Q.:
Sir, I’m not involved in the issues your site addresses, but I am very involved in philosophical/religious Gnosticism. My question is how you are defining Gnostics in the context of your site & business. I tried to find an answer on the site, but couldn’t really locate one. If you could enlighten me on this topic I would really appreciate it.
A.:
What we call „Mathematical Gnostics“ (MG) is related to quantitative recognition of the reality. The goal is thus similar to that of mathematical statistics. But according to the approach of MG, it is agnostic in its resignation to search for the cause of uncertainty disturbing the observations or measuring. Instead, statistics creates its mathematical model of uncertainty based on the indeterministic notion of randomness, which is subjected only to the Law of Large Numbers. Unlike this, we consider the uncertainty as a lack of knowledge, which motivates us to improve the state of our information by further attempts to get closer to the true quantity masked by uncertainty. The uncertainty in our observations (data) is not something mysterious, but it is an effect of real causes, which can be revealed by further cognitive effort. The (e.g. physical) nature of uncertainty is thus as real as the nature of the true quantity we want to quantify. One of colleagues in Academy of Sciences formulated once a bon mot: „MG is a deterministic theory of indeterminism“. Anyway, MG is an approach opposite to the statistical agnosticism, it therefore deserves to be called gnostic.
We were frequently asked if there is a relation to the philosophical/religious Gnosticism. The answer was that there is no religious relation, but two important similarities:
- Relations of statisticians to MG appeared to be as hostile as that of the ancient „official“ Church to Gnostics. The MG as the consistent and robust mathematical theory of individual uncertain data is not acceptable for an orthodox statistician. Such a „strange“ paradigm mathematically supported by mathematics, which is different from that of used in statistics as well as its results, software, is not welcome in „orderly“ oriented statistical journals. But it can be shown, that this software outperforms the statistical functions in both robustness and efficiency.
- 2) We both are looking for the truth: the religious Gnostics for the essence of God, mathematical gnostics for the true value of an uncertain observation.

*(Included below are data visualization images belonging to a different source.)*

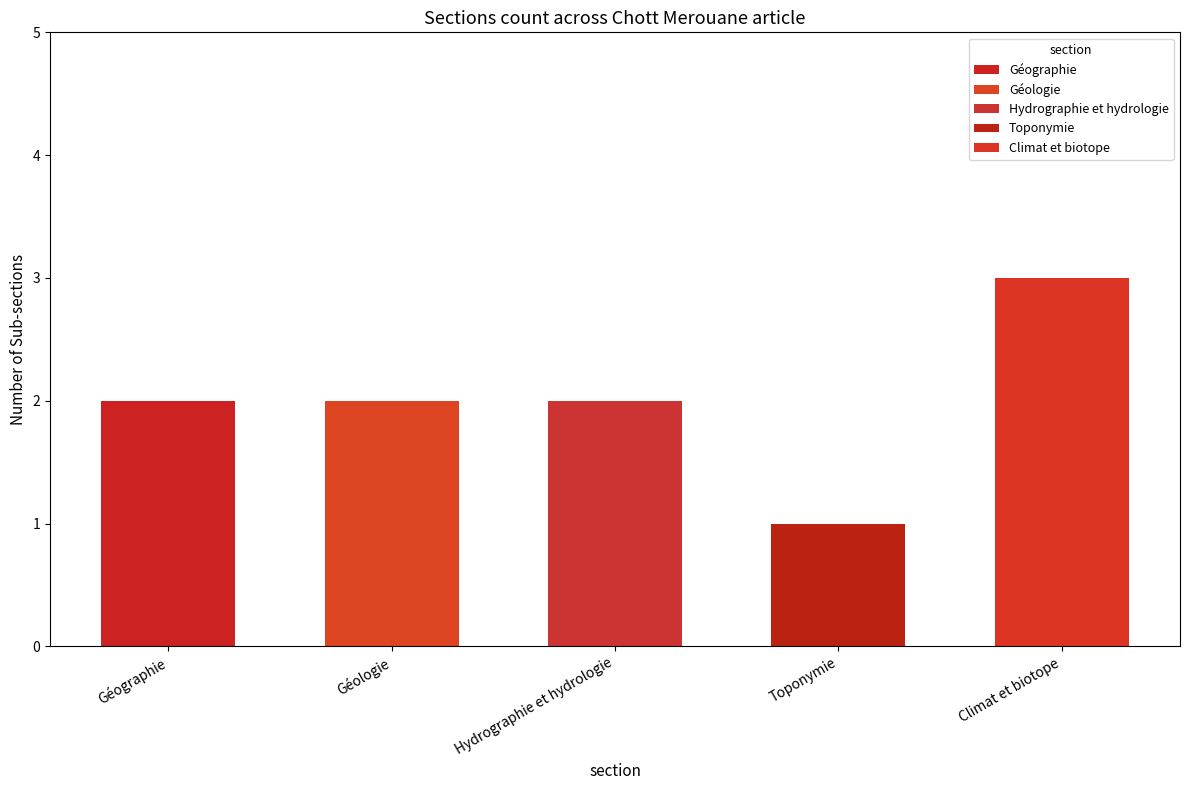

The Hydrographie et hydrologie series shows -1 at Toponymie. True or false?

False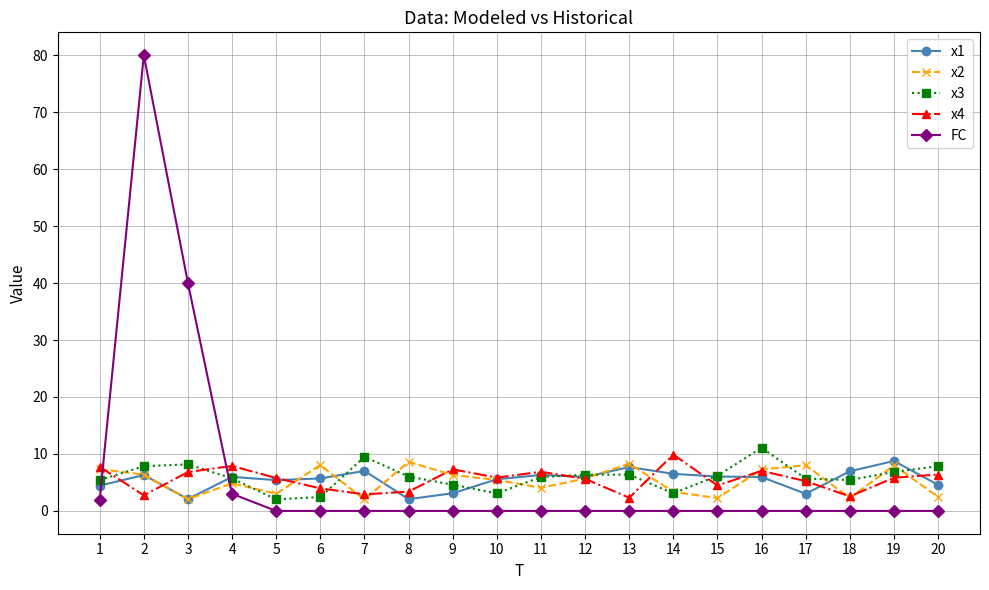

How many lines are shown in the chart?

5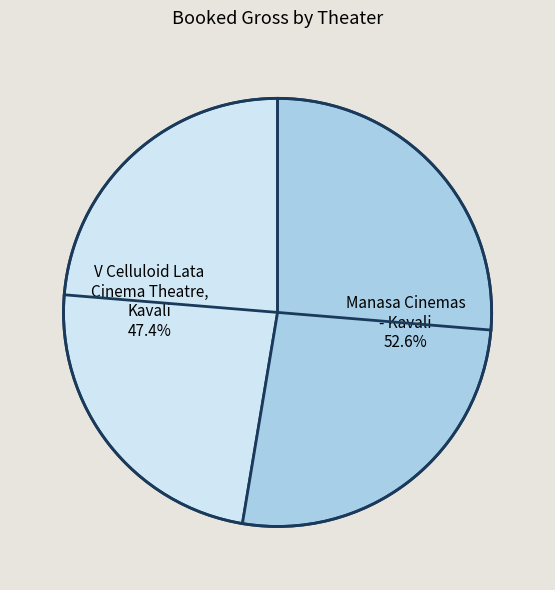

To the nearest percent, what is the difference between the largest and smallest slice percentages?

5%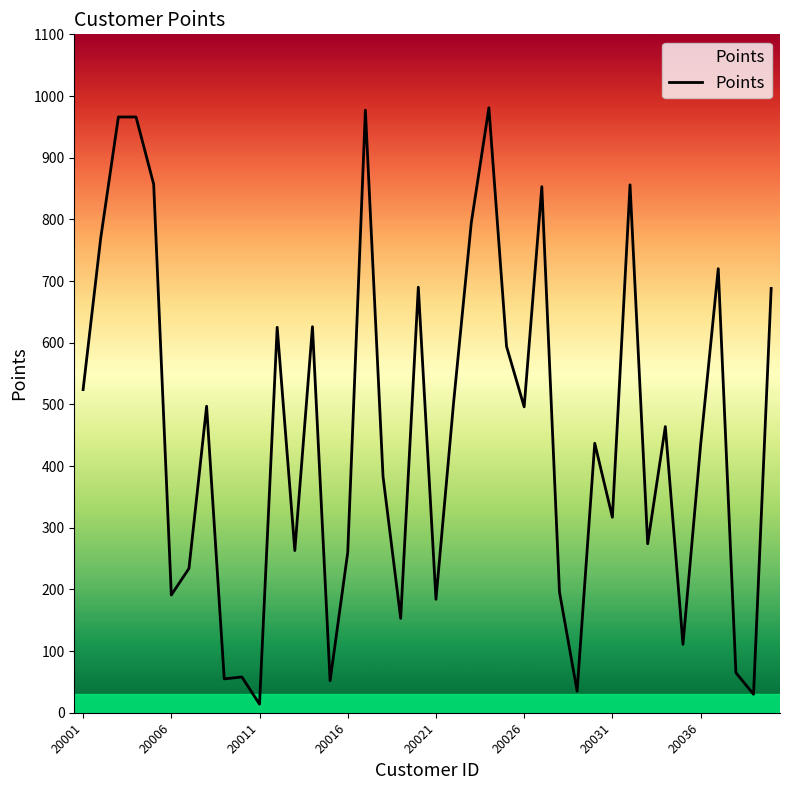

What is the greatest value displayed?

981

It may be interesting to recall the Kuhn’s criteria for judging a new paradigm: it should delimit the boarders of the old paradigm and reveal its hidden assumptions. MG satisfies this requirement by proving, that its estimating formulae converge to the classical statistical ones when the data uncertainty is very weak. It means, that statistics can be thought of as an approach valid for sufficiently „clean“/“good“ data and MG as a more general extension of statistics also valid for individual uncertain data and small samples of highly disturbed data . By the way, the Central Limit Theorem holds only under the assumption that the data to be treated have a mean and a variance. This condition is not universally satisfied.
Another Kuhn’s criterion relates to links of the new paradigm to the established scientific theories. MG proves close relations between uncertain data and Einstein’s relativistic mechanics, between data uncertainty and classical (Clausius‘) thermodynamic entropy. Moreover, it derives the equation of mutual conversion of information and entropy, of the problem long disconcerting the scientists (see von Baeyer H.Ch.: Maxwell’s Demon, Random House, Inc., New York, 1998).
Q.:
Could you characterize the most fundamental difference between mathematical gnostics and statistics?
A.:
The fundamental difference is of geometric nature. Metric of a space determines the way of measuring all distances and angles, the way of aggregating these quantities, the invariants of space transformations and extremals of the space, i.e. special lines along which some functionals are minimized or maximized.
Classical statistics is based on the Euclidean geometry: errors (distances) are evaluated by formulae linear with respect to data. Errors, their squares and products are aggregated additively, space shift and orthogonal rotations leave the relations between geometrical objects invariant and the extremal is the straight line connecting some points. All this is simply a tradition: there is no proof, that the actual space of data contaminated by uncertainty is just Euclidean.
Experience resulted from mass applications of statistics led to development of many statistical methods to improve the robustness by implementation of non-linear operations on data. Some special features on statistical properties of data were assumed resulting in special geometries applied. Such methods work when applied to the assumed kind of data but fail otherwise. This approach can be characterized as subjective.
Unlike this, methods of mathematical gnostics derive the metric suitable for some given data objectively by getting all necessary information from data only. The gnostic theory proves, that the space of real data is curved due to uncertain data components. The stronger uncertainty, the more considerable the curvature. The suitable geometry is of Riemann type, the curvature being determined by parameters estimated from the particular data. The curvature makes the data treatment not only linear, but also robust resulting in maximization of information content of results. In case of very weak uncertainty, the gnostic methods give results converging to those of classical statistics, because the Euclidean geometry is in such a case the proper one for the tangential plane.